Transcript for the Piece Audio version of salamander - word of the day
This is the etymology moment, and I'm Charles Hodgson. Today we'll hear the story behind the word salamander.
In his play Henry IV, Shakespeare has Falstaff call Bardolph's face a salamander. Why would he do that? A salamander is a kind of slimy lizard and I checked to see that my memory serves me correctly?it does?one notable fact about salamanders is that they can disconnect their tails from their bodies in order to run away, and grow a new tail. There has been a mythology about salamanders that goes back to the ancient Greeks and it is from the ancient Greeks that we get the word salamander too. That myth is that salamanders can walk through fire or even like to live in fire.
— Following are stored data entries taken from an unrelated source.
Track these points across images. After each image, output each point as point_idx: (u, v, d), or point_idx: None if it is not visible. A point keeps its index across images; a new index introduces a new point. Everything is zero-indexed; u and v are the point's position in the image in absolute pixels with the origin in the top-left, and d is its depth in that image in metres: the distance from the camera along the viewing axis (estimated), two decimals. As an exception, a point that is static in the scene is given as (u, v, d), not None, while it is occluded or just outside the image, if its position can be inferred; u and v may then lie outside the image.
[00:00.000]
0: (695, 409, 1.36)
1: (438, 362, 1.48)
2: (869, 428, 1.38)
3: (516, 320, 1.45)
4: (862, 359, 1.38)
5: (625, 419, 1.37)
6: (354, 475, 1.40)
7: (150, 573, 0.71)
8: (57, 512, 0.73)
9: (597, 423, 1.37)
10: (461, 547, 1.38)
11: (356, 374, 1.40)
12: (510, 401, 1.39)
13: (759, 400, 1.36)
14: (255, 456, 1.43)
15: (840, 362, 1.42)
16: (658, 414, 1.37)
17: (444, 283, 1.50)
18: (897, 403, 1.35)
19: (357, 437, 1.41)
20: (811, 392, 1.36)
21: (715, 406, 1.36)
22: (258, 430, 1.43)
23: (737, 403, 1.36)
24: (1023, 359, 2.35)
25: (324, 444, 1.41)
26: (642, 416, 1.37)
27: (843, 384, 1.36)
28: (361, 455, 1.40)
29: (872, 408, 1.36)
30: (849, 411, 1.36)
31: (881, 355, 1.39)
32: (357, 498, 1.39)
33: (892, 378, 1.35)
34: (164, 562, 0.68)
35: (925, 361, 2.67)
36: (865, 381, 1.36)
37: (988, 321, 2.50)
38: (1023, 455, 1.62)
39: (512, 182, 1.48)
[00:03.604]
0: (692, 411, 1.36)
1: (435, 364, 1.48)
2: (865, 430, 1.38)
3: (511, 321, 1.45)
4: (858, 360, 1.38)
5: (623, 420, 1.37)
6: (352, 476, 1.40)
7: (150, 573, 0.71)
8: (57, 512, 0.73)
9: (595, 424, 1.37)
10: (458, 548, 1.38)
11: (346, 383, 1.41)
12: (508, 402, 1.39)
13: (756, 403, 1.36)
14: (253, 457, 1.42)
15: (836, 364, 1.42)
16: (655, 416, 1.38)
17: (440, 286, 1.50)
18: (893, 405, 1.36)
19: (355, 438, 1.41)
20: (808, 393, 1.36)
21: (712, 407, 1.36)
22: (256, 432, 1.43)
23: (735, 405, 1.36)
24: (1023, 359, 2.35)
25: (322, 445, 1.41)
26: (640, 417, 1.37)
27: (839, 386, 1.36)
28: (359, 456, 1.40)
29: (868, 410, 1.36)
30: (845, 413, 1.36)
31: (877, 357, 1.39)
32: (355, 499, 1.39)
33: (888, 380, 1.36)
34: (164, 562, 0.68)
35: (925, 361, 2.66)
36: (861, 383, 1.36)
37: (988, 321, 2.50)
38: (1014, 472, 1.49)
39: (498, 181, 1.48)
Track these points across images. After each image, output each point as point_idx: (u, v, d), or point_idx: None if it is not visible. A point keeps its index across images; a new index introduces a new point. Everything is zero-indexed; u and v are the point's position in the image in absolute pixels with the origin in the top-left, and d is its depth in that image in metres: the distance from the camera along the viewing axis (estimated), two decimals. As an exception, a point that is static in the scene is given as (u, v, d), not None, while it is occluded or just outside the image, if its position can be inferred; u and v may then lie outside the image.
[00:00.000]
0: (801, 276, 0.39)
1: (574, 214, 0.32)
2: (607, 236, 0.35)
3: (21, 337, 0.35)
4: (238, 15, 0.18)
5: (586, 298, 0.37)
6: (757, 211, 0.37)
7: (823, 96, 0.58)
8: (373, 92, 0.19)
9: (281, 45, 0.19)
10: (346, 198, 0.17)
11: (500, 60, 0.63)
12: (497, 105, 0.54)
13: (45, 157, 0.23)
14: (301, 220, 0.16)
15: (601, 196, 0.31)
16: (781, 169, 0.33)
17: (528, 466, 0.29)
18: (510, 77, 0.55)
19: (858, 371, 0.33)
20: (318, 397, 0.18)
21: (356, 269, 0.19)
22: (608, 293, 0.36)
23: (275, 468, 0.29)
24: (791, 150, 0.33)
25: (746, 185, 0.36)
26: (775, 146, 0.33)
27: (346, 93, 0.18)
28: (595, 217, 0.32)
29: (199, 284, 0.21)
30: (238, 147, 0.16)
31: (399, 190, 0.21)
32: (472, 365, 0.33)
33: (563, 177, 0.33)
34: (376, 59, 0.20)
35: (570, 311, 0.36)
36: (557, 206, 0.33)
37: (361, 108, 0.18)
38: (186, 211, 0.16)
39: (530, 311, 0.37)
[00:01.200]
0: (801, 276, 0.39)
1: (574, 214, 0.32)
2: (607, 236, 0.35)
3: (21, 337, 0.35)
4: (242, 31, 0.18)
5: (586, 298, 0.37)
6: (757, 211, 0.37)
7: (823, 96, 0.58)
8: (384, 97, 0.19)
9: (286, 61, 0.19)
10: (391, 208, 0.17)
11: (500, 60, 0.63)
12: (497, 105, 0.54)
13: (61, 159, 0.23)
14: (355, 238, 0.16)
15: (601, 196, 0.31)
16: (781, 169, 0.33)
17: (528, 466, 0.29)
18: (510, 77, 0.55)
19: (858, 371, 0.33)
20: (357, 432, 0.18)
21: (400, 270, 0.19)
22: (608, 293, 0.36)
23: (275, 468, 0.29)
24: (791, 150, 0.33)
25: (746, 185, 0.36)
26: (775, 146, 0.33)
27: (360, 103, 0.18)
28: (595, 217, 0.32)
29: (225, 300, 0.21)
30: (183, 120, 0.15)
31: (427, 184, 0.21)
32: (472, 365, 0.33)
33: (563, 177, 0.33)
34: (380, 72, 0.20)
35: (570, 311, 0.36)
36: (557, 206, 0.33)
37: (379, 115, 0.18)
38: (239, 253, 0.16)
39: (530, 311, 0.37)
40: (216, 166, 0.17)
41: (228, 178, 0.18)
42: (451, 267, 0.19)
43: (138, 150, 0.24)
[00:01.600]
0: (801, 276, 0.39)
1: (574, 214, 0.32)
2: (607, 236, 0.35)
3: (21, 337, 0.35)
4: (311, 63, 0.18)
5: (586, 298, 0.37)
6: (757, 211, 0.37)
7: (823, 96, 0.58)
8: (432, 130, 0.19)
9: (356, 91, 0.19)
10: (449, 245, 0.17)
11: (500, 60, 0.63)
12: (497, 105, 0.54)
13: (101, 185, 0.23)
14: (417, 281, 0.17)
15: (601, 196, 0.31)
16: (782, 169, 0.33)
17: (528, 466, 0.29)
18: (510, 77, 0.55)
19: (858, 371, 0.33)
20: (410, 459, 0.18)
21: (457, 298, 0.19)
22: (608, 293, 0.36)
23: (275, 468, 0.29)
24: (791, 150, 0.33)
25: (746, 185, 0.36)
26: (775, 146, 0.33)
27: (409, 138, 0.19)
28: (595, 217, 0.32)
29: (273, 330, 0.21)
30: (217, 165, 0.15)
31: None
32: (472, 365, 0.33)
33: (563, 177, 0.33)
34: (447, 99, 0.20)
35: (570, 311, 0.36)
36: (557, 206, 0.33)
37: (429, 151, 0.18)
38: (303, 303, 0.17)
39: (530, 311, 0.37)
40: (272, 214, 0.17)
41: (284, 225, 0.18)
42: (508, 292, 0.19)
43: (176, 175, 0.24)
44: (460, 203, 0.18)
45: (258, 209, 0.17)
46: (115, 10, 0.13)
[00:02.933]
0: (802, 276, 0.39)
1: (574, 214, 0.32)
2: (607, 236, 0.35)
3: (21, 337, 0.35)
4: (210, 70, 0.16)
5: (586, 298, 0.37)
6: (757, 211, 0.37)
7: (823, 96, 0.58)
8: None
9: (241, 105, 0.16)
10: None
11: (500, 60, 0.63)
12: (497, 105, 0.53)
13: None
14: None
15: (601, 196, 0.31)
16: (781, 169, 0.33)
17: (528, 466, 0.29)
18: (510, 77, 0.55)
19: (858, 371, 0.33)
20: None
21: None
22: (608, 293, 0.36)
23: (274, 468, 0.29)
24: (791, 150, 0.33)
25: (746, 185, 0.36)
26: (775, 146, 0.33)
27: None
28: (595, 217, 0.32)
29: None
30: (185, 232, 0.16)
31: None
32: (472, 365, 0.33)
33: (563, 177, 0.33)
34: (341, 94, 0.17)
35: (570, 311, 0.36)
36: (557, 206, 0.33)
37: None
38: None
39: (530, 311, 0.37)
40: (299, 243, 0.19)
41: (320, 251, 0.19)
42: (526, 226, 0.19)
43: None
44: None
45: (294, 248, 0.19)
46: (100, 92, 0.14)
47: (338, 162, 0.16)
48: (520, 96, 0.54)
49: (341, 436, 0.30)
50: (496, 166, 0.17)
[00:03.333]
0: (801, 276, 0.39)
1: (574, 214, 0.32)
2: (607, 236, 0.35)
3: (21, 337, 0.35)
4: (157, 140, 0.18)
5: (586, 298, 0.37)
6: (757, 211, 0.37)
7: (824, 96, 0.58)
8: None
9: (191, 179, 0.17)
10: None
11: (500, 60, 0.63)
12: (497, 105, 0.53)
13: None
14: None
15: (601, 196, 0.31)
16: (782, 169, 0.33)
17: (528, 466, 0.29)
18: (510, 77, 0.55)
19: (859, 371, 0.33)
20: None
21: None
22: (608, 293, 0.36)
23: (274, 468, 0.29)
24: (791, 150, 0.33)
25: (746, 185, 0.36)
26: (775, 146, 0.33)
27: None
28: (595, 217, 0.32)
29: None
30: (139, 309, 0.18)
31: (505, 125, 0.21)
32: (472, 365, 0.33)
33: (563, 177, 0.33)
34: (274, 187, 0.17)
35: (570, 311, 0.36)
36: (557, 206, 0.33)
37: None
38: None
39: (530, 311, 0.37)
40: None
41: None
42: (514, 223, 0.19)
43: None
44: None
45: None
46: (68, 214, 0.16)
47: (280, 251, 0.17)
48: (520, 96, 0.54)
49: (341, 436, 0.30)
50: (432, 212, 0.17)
Because of this myth there is a heraldic device that involves a salamander surrounded by flames, King Francis I of France made it his own. His motto was nutrisco et extinguo which was Latin and supposed to evoke "I nourish the good and extinguish the bad." Francis died less than two decades before Shakespeare was born and the reason he chose a salamander in flames along with this motto was that salamanders were thought not only to be able to live among the flames, but to be able to cool them with their bodies as well. All of this mythology is supposed to have arisen because in fact salamanders usually would prefer a damp and soggy place to hang out than in glowing coals, and as I said before, they are themselves kind of slimy creatures. The theory is that in ages past people would heap a little wood on the fire to chase away the cold winter chill. As they sat warming their toes and staring into the flames, there would appear a little salamander running out of the hearth. The reason the salamander was running was that he was running for his life. He'd been asleep in his nice damp log when suddenly someone had set fire to it. To protect himself he had exuded mucous through his skin and legged it out of there. But the ancients, not equipped with flashlights to find the sorry little guy in the dark, assumed the salamander liked the flames, since that was the place he was seen most often. So salamanders became associated also with fires and things glowing bright red, which is what was the condition Bardolph's face was after a bout of drinking when Falstaff called his face a salamander.